To achieve these objectives, a set of three activites have been proposed to the partner:

- Carry out the baseline studies, capacity assessments, and proposed project component 3 investments,

fully costed,

- Organize seven workshops (six at country level and one at regional level),

- Undertake visits and field missions to the six Sahelian GGW countries as required to collect the

information, write the reports, and hold the workshops.

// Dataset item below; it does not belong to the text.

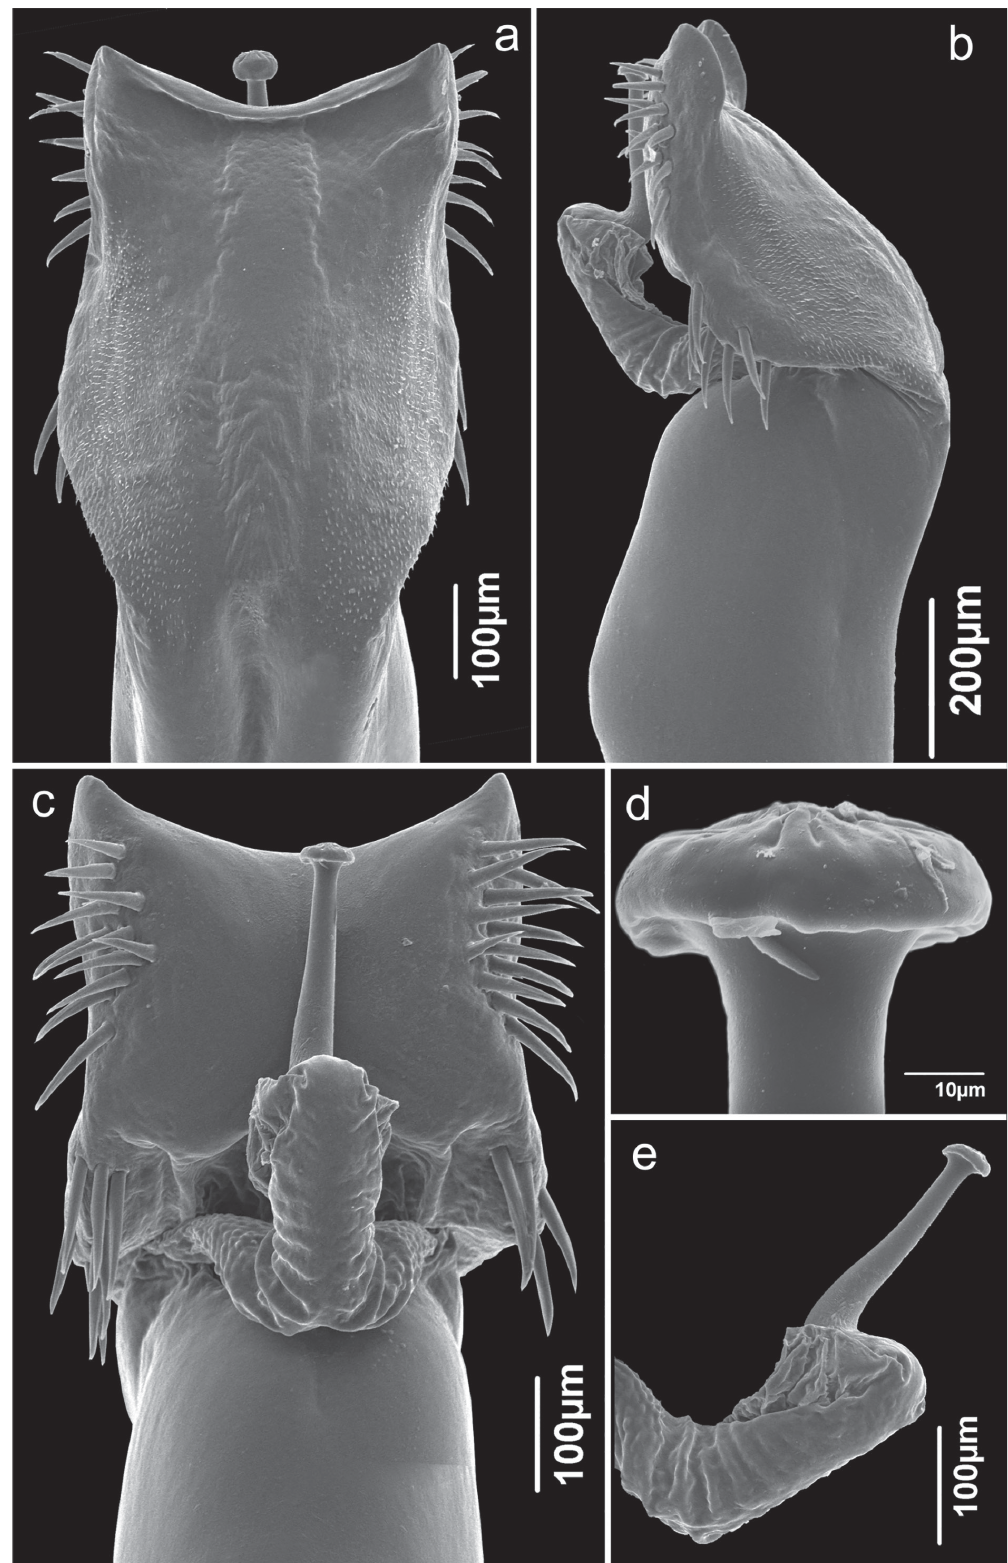
Fig. 6. Phalangodus briareos sp. nov., holotype, ♂ (MNRJ 2382), penis distal portion. a . Ventral view. b . Lateral view. c . Dorsal view. d . Stylar caps, dorsal view. e . Stylus, lateral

Finally, awaited outputs of this LoA are:

a) A methodological note describing the approach, methodology, stakeholders to be involved and data to

be gathered to develop baseline studies, capacity assessments and scaling-up of climate actions’

dissemination,

b) Literature review on past and on-going interventions in support of capacity development and sharing of

information and lessons learned,

c) Seven diagnosis reports that compile data, analysis, and findings in terms of assessing existing

capacities and opportunities of scaling up dissemination of climate actions,

d) A draft regional report describing strategies, activities, tools, and investments at regional and national

level needed to address gaps for scaling-up dissemination of climate information,

e) Six national workshops and a regional one,

f) A final report summarizing all recommendations from the seven workshops and draft reports. The report

aims at creating a readily accessible network which provides all actors with climate data. Stakeholders

will be given the tools to use information and knowledge made available online, therefore enabling them

to achieve greater resilience,

g) Contributions to GCF concept note and funding proposal.